YOUR GOAL - Beginning at the line with "(361, 316) none" in the records below, return each line up to and including the last, exactly as it stands, but not the pictures.

· · · · · · ·

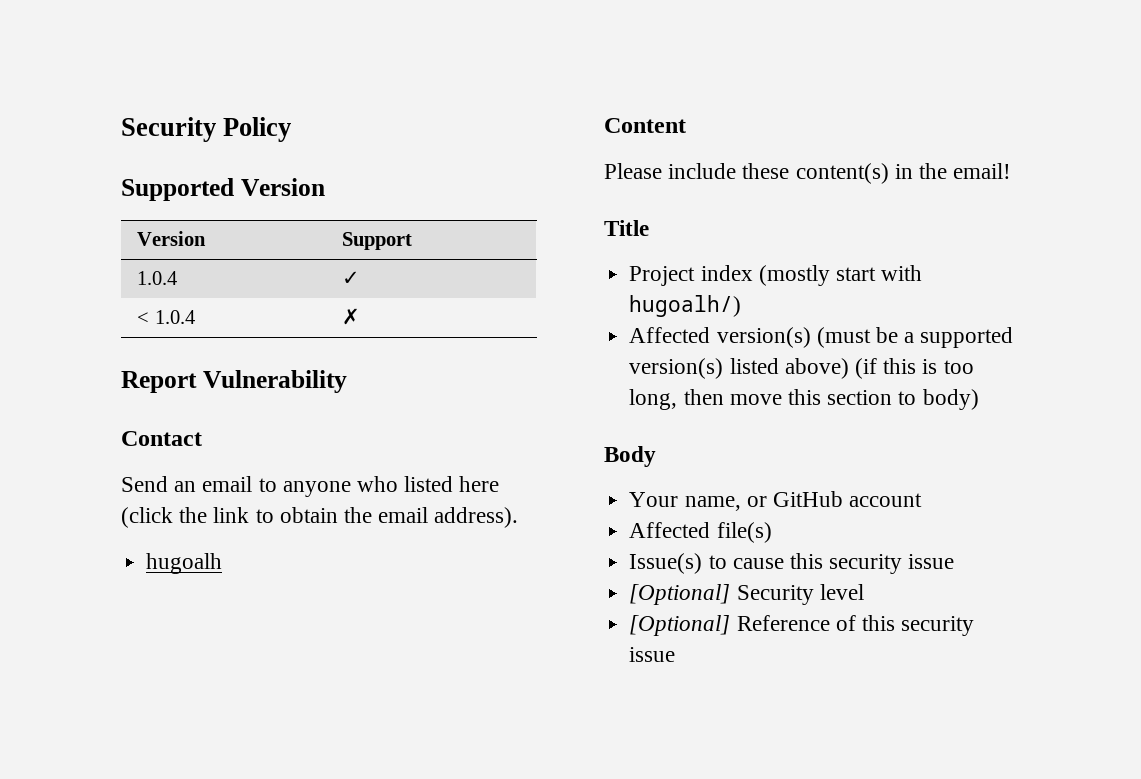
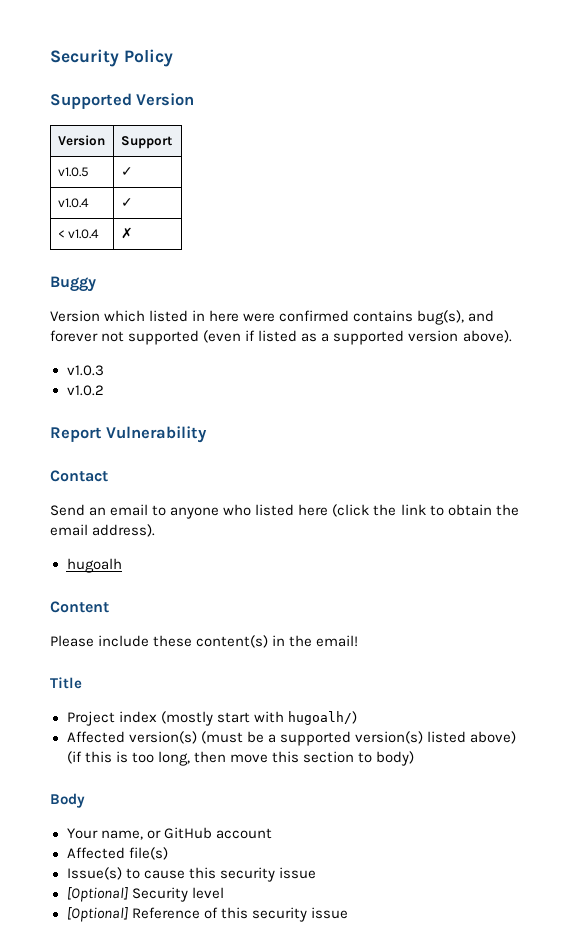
[137,271,178,285] 1.0.4 -> [57,167,89,177] [120,167,133,176] [57,198,89,208] v1.0.5 | ✓ // v1.0.4
[154,310,195,324] 1.0.4 -> [68,229,100,239] v1.0.4
(361, 316) none -> [50,276,96,292] [50,310,495,325] [50,330,512,345] [66,365,104,376] [66,385,104,396] // Buggy // Version which listed in here were confirmed contains bug(s), and forever not supported (even if listed as a supported version above). // v1.0.3 // v1.0.2

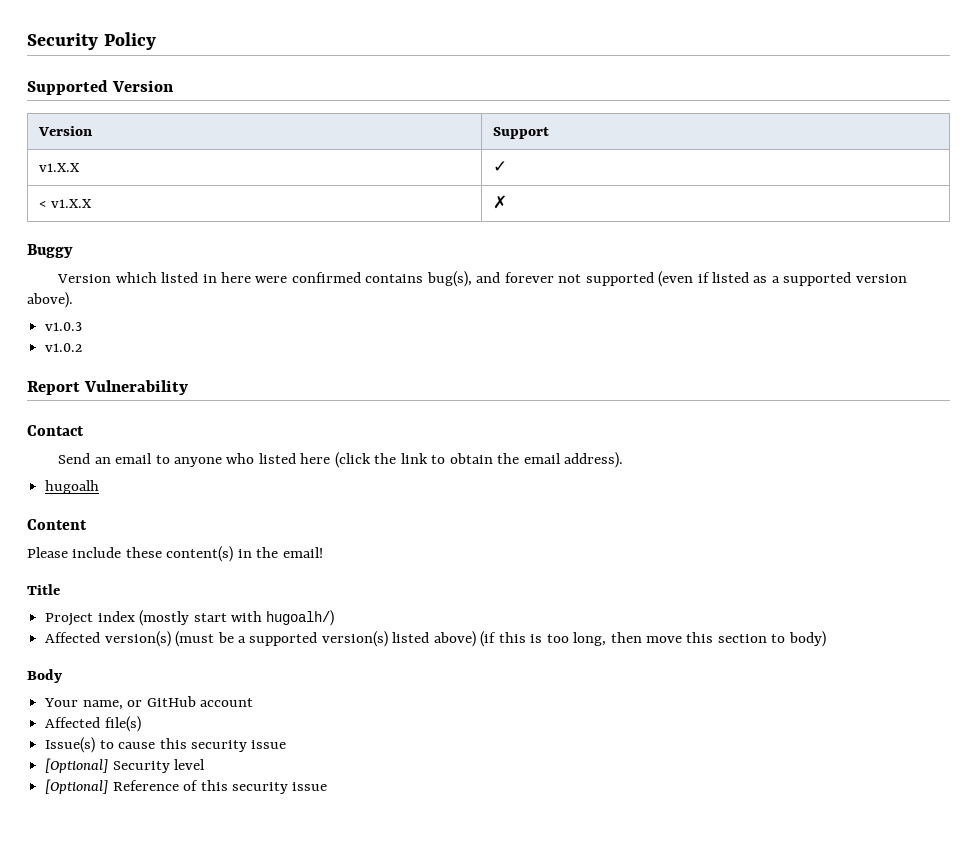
[57,167,89,177] [120,167,133,176] [57,198,89,208] v1.0.5 | ✓ // v1.0.4 -> [38,163,80,172] v1.X.X
[68,229,100,239] v1.0.4 -> [51,199,93,208] v1.X.X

· · · · · · ·

EXPECTED OUTPUT -
(361, 316) none -> [50,276,96,292] [50,310,495,325] [50,330,512,345] [66,365,104,376] [66,385,104,396] // Buggy // Version which listed in here were confirmed contains bug(s), and forever not supported (even if listed as a supported version above). // v1.0.3 // v1.0.2

[57,167,89,177] [120,167,133,176] [57,198,89,208] v1.0.5 | ✓ // v1.0.4 -> [38,163,80,172] v1.X.X
[68,229,100,239] v1.0.4 -> [51,199,93,208] v1.X.X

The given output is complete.